When Philip Shucet took over the job in the early months of the Warner administration as commissioner of the Virginia Department of Transportation, the state highway department was a shambles. Construction projects were routinely running over budget – as much as 190 percent – and lagging months behind schedule. In a departure from Virginia’s traditional pay-as-you-go philosophy, the previous administration had borrowed heavily against future revenues and allocations to cram more road-building projects into the pipeline. Yet VDOT was short of funds to pay its contractors.

 

Nobody could explain to Shucet how things had gotten so bad – the financial systems were so poor that, in all probability, no one really knew. But with the help of his departmental CFO and months of digging, the commissioner eventually pieced the jigsaw together. With VDOT systematically over-estimating revenues and under-estimating costs, the only thing that kept the system lurching forward was the fact that so many projects were running so far behind schedule that VDOT wasn’t spending money as rapidly as it had budgeted.

 

“If you’re delivering only 19 percent of your projects on time, your spend curve is way down,” Shucet explained to me during a marathon conversation at Starbucks the other morning.
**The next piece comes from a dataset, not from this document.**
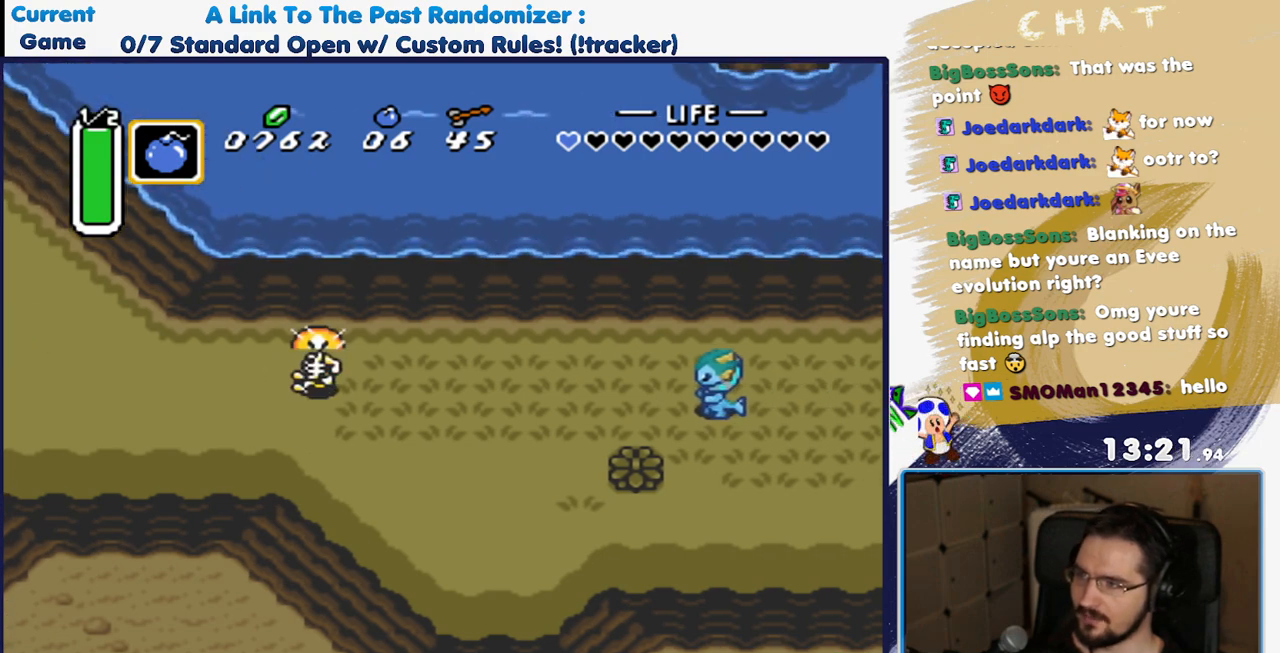
{"dt_ms": 500, "buttons": ["DPAD_DOWN"]}
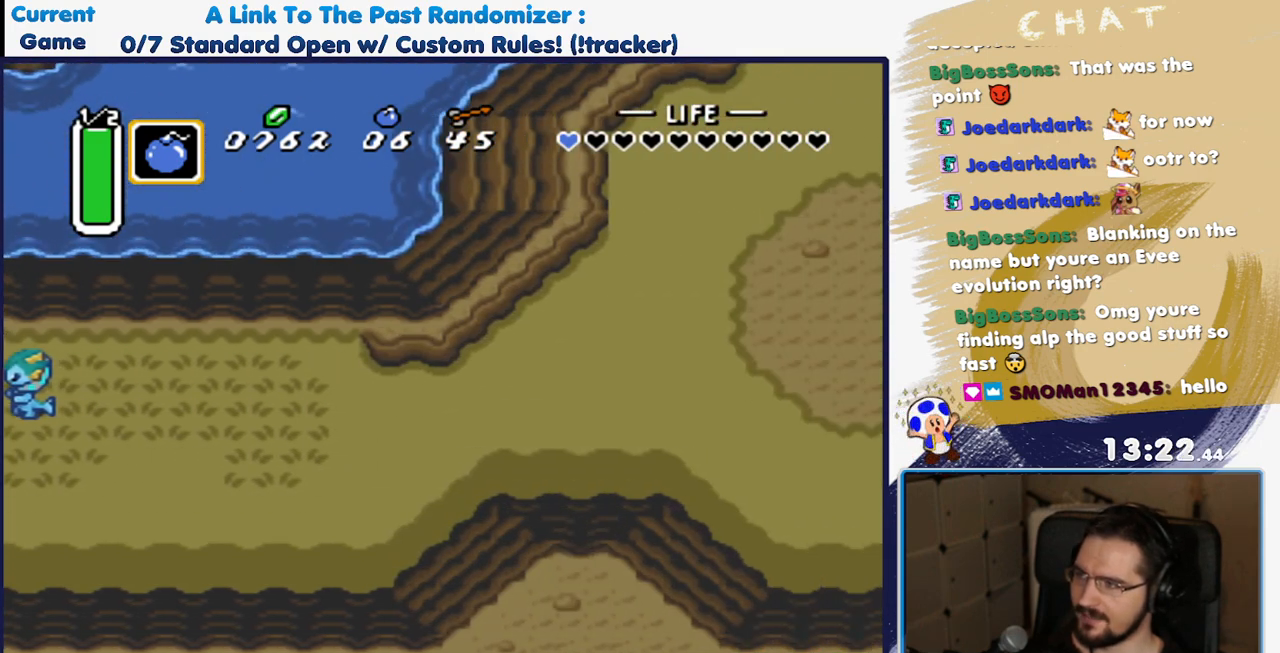
{"dt_ms": 500, "buttons": [], "events": [[150, "DPAD_DOWN", "up"]]}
VDOT took cash allocated to projects that were running behind, and used it to pay the projects that were running over budget. “It was like a big check-kiting scheme,” he said. “At some point, it all hit the wall.”

 

Bringing order out of managerial chaos at VDOT, once the most dysfunctional branch of state government, ranks among the signal achievements of the Warner administration. A former businessman, Gov. Mark R. Warner has made it a top priority to apply up-to-date financial controls and business processes across the state bureaucracy. Nowhere was the need as urgent, or the pay-off as great, as at VDOT, which is responsible for spending $3 billion a year on road construction and maintenance.

 

VDOT still has a long way to go, Shucet is the first to admit. Last year, the department delivered 37 percent of its projects on time, and this year it has a shot at attaining Shucet’s goal of 60 percent. But that’s still short of the 80 percent that the commissioner believes is reasonable. (Due to the many uncertainties in road construction, he says, it is unrealistic to shoot for 100 percent.) The number of projects coming in on budget is showing similar gains.

 

One result of Shucet’s overhaul, however, is to show that the transportation cupboard is bare. Says he: “We don’t have nearly as much money to spend as we thought we did.” Cost overruns and borrowing against future revenues have cut deeply into funds available to work through backlogged highway projects that planners say are needed to address intensifying traffic congestion.

 

Virginians can only be grateful for the managerial discipline that Shucet and the Warner administration have brought to VDOT. Thanks to their efforts, we can be assured that our tax dollars will no longer be spent with wasteful extravagance. We also can be confident that VDOT will have the revenue to build the projects that it says it will – a fact that road builders, who buy heavy equipment and hire employees based on those commitments, no doubt will appreciate as well.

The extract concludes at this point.